Work request A: List every day of the week named in the blog post below about the flooding in Iloilo.

────────────────

Monday, June 23, 2008

Force Majeure Part 1 --

Day 1 --

It's a phrase I first encountered in real estate contracts and insurance policies. It's one of those sections that I skim over and take for granted.


Because I've always thought that such calamities listed under this clause were inconceivable.

And then Saturday and Sunday happened.

It started out like any typical rainy day in Iloilo -- with the street fronting our house flooding within a few hours of the rain. The power went off at around 6 in the morning. Neither of these were new to us -- we have always complained about the poor drainage system in our street and electrical service has never been reliable during these times.

And then the color of the water started turning brown and muddy. Our driver explained that this was no longer rain-flood water but water from the mountains. We watched the water rise up over the sidewalk and then to seep into the gate of our house.

Then the strong winds blew off several G.I. sheets off Papa's office warehouse. Such a thing has never happened before.

That's when it started to get a bit frightening. We called Papa on the cellphone and instructed the workers to cover the stuff in his office with tarpaulin.

────────────────

Work request B: Show each line of the records below that contains the word "doors".

Supplied material:
────────────────

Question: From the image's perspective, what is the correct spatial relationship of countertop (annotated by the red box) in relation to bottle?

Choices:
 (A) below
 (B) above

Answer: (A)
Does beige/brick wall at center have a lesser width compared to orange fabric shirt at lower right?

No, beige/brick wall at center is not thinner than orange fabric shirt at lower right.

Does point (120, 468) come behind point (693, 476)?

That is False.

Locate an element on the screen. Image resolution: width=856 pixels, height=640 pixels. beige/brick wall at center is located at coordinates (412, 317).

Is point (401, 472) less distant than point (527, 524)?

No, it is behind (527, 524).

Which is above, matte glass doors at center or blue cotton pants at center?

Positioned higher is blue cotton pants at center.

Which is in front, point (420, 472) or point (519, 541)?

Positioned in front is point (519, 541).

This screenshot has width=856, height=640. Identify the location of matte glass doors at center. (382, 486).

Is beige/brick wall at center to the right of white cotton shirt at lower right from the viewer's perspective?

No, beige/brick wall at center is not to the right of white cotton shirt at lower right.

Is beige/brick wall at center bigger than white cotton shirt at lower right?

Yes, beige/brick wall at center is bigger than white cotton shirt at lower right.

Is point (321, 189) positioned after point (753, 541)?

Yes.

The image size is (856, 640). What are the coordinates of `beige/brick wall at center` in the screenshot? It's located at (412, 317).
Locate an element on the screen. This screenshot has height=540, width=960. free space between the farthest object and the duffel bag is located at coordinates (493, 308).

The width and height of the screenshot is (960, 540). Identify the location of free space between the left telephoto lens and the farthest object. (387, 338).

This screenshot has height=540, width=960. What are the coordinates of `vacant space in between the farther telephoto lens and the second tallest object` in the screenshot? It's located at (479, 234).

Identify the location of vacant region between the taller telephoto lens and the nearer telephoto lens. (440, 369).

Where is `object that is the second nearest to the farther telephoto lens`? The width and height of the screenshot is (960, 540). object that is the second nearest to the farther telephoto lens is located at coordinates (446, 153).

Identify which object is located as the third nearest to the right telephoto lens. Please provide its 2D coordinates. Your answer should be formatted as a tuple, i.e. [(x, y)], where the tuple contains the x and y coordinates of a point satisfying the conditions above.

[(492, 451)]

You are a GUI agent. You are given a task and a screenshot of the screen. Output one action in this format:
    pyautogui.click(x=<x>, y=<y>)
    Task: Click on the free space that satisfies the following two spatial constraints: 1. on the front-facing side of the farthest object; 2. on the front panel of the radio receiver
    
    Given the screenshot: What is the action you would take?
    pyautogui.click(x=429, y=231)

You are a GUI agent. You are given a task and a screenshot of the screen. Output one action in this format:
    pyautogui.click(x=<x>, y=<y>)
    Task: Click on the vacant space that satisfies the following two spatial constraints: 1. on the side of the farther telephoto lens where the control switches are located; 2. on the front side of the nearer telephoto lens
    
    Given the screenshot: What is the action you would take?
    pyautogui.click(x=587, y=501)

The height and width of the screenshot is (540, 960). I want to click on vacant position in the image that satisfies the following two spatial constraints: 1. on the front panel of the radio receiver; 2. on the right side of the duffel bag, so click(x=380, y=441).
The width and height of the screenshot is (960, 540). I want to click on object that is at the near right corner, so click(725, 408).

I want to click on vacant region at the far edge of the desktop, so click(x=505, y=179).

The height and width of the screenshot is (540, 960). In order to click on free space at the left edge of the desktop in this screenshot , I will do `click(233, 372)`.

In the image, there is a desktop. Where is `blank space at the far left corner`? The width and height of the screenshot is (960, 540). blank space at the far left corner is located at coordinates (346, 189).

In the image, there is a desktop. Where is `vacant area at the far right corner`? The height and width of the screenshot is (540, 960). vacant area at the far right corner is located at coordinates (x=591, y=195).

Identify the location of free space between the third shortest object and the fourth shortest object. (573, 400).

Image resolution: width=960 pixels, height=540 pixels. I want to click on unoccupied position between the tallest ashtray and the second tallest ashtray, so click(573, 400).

────────────────

Task result A: Monday, Saturday, Sunday

Task result B:
Which is above, matte glass doors at center or blue cotton pants at center?
This screenshot has width=856, height=640. Identify the location of matte glass doors at center. (382, 486).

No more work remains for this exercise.